- **PAGE TEXT**
/ 10 May 2007

Zim newspapers lose bid to resume publication

A Zimbabwean court has turned down a request to allow two sister newspapers, which were shut down by the government four years ago, to resume publishing, media reports said on Thursday.

High Court Judge Anne-Mary Gowora on Wednesday dismissed an application by the Associated Newspapers of Zimbabwe (ANZ) for its newspapers to be deemed registered, saying the court had no authority to do so.

”The court in such a situation cannot be in as good a position as the authority and make a decision,” the state-run Herald quoted Gowora as saying.

”The applicant [ANZ] has not made out a case for the court to assume the discretion to deem the ANZ is duly registered or is deemed registered.”

ANZ is the publisher of the Daily News, a popular anti-government newspaper and its sister weekly, the Daily News on Sunday.

- **DATASET CONTENT**
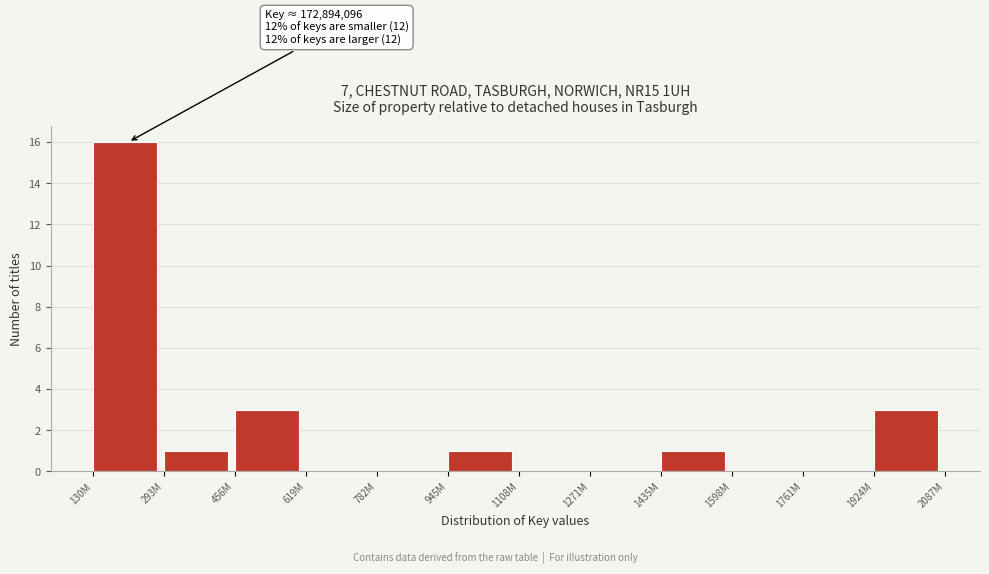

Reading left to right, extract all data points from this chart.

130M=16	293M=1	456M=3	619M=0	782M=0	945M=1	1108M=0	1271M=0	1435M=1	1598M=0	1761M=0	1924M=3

- **PROBLEMS AND TASKS**
**A.** In the news report on the Zimbabwean newspapers, which judge dismissed the application by the Associated Newspapers of Zimbabwe?
**B.** Carry on the news report on the Zimbabwean newspapers from its last sentence.
The data has no part in this work.

- **PER-TASK OUTPUTS**
**A.** High Court Judge Anne-Mary Gowora.

**B.**
The newspapers were shut down in September 2003 for breaching the country’s tough media laws by operating without obtaining a licence from a state-appointed commission.

The Media and Information Commission (MIC) has twice refused to grant ANZ a licence despite a court ruling in March 2005 that threw out the ban.

Gowora questioned a government delay in appointing an impartial body to deal with ANZ’s application after the Supreme Court declared the MIC biased.

”It is obvious in this case that further delay in dealing with the registration of the applicant will cause prejudice to the applicant and, in an abstract sense, to its readership,” the privately owned Financial Gazette, quoted the judge as saying.

”The applicant made its application in 2003 and, four years on, it has not been registered.”

In its heyday, the Daily News had a circulation of 150 000 and offered an alternative voice to the state media.

The Zimbabwean government passed the tough Access to Information and Protection of Privacy Act in 2002.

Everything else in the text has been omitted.